● Schriftelijke opgave: Werk de regels vanaf het begin tot en met de regel met "export const myFeature" bij door "myFeature" te vervangen door "plaatFeature". Laat verder alles ongewijzigd.

● Gegeven materiaal:
== == ==

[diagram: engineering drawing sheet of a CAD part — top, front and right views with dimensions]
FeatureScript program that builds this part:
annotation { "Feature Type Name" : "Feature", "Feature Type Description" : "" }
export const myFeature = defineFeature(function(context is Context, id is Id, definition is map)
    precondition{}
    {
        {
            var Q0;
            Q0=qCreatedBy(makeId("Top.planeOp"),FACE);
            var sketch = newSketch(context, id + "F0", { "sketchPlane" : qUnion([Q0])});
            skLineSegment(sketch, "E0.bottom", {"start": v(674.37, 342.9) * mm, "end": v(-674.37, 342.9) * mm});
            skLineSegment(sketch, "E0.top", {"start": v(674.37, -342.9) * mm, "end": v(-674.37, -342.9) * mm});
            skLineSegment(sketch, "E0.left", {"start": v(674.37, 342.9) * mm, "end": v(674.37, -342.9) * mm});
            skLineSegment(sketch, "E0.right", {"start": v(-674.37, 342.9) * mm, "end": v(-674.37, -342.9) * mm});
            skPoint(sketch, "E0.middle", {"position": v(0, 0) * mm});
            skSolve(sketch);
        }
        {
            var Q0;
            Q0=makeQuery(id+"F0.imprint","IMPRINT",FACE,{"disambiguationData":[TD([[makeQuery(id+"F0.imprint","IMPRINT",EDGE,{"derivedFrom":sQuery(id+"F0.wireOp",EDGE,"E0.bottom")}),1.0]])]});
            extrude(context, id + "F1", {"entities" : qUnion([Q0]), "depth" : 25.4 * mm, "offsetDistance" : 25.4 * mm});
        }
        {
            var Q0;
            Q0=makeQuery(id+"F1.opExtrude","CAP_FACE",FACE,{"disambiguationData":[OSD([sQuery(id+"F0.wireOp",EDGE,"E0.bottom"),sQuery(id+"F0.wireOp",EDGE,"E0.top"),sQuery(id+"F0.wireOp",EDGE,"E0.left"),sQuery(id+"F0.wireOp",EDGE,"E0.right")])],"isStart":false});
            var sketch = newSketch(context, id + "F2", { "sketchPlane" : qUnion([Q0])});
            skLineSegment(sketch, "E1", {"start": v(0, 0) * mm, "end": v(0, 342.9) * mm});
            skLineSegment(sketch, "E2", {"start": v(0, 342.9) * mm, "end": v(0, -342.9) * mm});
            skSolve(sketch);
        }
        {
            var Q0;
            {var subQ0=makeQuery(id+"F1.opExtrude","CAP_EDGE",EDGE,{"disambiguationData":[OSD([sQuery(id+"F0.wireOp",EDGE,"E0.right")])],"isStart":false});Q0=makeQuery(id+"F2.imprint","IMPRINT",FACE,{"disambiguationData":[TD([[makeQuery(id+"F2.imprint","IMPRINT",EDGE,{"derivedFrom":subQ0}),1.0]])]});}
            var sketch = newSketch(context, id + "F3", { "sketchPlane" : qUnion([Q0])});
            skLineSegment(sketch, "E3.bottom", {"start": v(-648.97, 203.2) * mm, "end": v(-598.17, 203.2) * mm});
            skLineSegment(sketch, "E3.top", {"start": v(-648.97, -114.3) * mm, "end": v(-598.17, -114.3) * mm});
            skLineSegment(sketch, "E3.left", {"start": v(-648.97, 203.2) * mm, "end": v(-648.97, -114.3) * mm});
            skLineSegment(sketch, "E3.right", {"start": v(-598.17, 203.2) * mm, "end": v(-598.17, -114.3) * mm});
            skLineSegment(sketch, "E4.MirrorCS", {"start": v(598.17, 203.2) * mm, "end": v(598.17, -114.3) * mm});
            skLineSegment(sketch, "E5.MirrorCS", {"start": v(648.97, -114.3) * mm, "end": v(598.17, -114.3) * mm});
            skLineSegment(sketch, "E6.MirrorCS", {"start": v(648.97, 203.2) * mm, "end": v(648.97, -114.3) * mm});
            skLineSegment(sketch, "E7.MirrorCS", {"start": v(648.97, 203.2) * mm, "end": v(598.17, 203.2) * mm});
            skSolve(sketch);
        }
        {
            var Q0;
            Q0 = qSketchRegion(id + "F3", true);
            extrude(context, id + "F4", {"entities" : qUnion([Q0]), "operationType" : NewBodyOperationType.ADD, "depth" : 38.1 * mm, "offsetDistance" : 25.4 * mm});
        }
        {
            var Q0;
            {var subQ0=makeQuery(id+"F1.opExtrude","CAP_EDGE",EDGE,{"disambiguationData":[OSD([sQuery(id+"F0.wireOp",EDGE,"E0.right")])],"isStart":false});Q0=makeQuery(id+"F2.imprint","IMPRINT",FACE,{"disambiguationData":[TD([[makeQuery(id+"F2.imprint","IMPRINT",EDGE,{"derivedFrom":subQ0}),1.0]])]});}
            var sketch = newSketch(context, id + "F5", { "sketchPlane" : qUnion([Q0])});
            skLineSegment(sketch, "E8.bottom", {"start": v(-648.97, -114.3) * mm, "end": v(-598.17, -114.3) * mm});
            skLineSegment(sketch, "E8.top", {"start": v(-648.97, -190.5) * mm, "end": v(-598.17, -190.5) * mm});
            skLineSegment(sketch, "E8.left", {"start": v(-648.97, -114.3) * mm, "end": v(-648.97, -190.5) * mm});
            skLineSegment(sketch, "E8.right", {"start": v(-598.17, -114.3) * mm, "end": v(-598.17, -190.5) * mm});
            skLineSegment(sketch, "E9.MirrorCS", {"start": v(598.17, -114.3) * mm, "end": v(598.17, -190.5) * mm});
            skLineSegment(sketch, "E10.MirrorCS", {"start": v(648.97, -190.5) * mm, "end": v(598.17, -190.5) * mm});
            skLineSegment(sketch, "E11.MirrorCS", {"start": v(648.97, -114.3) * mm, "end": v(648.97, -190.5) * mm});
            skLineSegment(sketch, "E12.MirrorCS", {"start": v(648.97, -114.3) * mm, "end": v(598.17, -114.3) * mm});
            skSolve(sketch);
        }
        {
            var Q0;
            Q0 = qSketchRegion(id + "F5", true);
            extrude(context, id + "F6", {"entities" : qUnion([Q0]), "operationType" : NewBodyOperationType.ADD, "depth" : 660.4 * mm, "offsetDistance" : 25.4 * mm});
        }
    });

== == ==

● Antwoord:
[diagram: engineering drawing sheet of a CAD part — top, front and right views with dimensions]
FeatureScript program that builds this part:
annotation { "Feature Type Name" : "Feature", "Feature Type Description" : "" }
export const plaatFeature = defineFeature(function(context is Context, id is Id, definition is map)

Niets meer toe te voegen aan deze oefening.